Basic locker room etiquette:
- Do not spread all of your stuff out on the benches. Other people need to use the bench too.
- If you are naked, put a towel on the bench before sitting. Nobody wants your booty germs on the bench.
- When not showering, wrap your towel around your waist. Don’t strut around the locker room with your towel slung across your shoulder so that everything is showing.
- It’s OK to wash your private parts while showering — just don’t do it too aggressively because it looks like you might be … well … you know.
- You’re not at home, so don’t pee in the shower. Even if you think you are alone, Just. Don’t. Do. It!
Hygiene etiquette
- We are human, we get B.O., but if your B.O. is palpable within a one-foot radius, you need to use more deodorant, you stinky sonofagun.

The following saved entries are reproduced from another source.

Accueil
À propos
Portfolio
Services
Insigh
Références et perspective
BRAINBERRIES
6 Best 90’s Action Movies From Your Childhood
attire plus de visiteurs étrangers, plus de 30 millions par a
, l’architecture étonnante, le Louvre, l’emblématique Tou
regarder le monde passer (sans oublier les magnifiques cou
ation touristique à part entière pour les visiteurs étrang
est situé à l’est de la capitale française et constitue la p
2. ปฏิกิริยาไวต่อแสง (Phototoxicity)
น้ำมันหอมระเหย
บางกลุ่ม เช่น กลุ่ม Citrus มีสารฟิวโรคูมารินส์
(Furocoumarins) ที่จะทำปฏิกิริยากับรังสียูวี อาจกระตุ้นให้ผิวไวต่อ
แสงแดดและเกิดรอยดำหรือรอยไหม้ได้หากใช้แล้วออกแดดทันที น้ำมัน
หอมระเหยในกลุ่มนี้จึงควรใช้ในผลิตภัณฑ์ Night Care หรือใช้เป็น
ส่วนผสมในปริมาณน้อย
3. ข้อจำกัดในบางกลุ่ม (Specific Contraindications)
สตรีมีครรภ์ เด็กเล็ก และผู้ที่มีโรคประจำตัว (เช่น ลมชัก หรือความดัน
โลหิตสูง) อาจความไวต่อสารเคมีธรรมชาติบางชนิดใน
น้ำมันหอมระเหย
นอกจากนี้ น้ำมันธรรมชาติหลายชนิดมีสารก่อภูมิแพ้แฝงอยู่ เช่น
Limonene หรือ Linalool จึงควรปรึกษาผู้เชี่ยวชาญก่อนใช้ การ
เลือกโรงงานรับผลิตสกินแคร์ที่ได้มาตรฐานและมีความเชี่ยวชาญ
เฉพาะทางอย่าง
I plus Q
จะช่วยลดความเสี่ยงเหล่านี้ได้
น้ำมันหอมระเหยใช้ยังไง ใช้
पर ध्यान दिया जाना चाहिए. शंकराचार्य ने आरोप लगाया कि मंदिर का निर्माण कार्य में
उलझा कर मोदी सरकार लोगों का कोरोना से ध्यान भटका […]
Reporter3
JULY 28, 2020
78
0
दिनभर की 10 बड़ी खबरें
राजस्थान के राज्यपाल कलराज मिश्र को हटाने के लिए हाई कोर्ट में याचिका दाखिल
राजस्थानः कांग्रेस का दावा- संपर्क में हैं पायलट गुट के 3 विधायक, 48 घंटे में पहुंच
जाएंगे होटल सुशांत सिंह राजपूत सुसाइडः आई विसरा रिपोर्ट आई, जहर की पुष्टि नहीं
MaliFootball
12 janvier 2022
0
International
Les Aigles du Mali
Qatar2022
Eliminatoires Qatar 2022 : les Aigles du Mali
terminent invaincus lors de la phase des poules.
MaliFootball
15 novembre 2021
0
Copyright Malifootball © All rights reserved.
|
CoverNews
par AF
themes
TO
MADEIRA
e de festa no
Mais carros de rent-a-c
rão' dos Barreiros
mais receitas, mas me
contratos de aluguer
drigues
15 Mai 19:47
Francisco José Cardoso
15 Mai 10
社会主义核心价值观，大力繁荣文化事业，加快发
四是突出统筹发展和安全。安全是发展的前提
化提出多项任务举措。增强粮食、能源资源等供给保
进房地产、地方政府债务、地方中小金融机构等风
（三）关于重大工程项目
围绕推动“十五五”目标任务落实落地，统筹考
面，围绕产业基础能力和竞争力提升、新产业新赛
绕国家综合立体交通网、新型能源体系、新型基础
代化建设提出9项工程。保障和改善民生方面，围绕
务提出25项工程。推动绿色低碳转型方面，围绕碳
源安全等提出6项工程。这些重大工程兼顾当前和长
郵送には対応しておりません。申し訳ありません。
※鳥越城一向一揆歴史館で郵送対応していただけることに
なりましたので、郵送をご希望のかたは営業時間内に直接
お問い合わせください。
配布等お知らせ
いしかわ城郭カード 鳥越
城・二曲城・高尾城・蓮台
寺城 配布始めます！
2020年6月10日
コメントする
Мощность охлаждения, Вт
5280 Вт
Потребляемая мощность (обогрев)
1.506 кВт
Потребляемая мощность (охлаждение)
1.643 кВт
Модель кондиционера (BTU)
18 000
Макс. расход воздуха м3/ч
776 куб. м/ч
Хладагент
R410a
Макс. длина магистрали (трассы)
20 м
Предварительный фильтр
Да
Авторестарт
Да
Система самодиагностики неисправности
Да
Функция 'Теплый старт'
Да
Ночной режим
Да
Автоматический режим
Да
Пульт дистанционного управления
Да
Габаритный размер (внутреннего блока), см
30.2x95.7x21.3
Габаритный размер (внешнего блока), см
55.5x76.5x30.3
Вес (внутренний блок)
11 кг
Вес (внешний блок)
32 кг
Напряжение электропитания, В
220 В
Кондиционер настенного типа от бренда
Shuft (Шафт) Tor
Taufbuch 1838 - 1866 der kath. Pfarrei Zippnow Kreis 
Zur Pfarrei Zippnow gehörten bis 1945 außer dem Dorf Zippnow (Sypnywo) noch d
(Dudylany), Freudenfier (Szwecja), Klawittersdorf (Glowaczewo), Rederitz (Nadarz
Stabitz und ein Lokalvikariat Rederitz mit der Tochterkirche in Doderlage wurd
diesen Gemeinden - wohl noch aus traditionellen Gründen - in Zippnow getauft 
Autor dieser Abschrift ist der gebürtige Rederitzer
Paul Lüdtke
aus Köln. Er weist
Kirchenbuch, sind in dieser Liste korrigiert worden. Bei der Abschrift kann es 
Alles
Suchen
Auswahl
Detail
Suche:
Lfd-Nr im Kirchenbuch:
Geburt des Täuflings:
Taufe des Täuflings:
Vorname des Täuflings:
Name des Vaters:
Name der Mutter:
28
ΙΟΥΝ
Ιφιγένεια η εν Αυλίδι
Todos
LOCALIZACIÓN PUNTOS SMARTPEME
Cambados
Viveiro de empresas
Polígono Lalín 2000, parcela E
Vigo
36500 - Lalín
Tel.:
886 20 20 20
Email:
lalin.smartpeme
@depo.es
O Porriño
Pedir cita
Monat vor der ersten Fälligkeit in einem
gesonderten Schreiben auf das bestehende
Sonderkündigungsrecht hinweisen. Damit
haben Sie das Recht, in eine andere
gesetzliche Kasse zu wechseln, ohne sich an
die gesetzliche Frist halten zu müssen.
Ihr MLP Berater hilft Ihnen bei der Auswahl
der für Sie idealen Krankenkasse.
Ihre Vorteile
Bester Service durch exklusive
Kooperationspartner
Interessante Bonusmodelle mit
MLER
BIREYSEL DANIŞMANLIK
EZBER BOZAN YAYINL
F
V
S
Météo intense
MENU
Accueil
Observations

- If you sweat in your workout gear and then stuff it in a gym bag, don’t leave the bag in your car to marinate and then wear the same gear again — it’s gonna stink. Wear fresh workout gear every time you workout. Duh!
- When you exert yourself, it is helpful to exhale. There are ways to exhale, however, without blowing your putrid breath into the face of the person nice enough to spot you. Learn how to do it.
Equipment use etiquette
- If you are using a machine or some dumbbells, a bench, etc., and somebody asks you how many sets you have left, offer to let them work in with you.
- Don’t use multiple weights or machines for supersets when the gym is crowded. Who do you think you are to hog all the equipment?
- Similarly, if you are muscular or in great shape, it doesn’t mean your workout is more important than somebody who is not in good shape or doesn’t know his or her way around the gym. Act accordingly.
- If you are, say, using the squat rack to hold a barbell so that you can do bicep curls and somebody wants to use the squat rack for squatting, move your butt — you can do curls anywhere, but the other person can’t squat anywhere. This rule applies to other similar situations.
Miscellaneous etiquette
- Don’t give unsolicited workout advice to complete strangers (unless they are doing something that could result in serious injury).
- If you are male and you give unsolicited advice to a female — other than looking like a know-it-all a-hole — it will also be obvious to her that you have an ulterior motive. So don’t think you’re being sly.
I can’t think of anything else to rant about, so to all of you reading, I hope you have great workouts!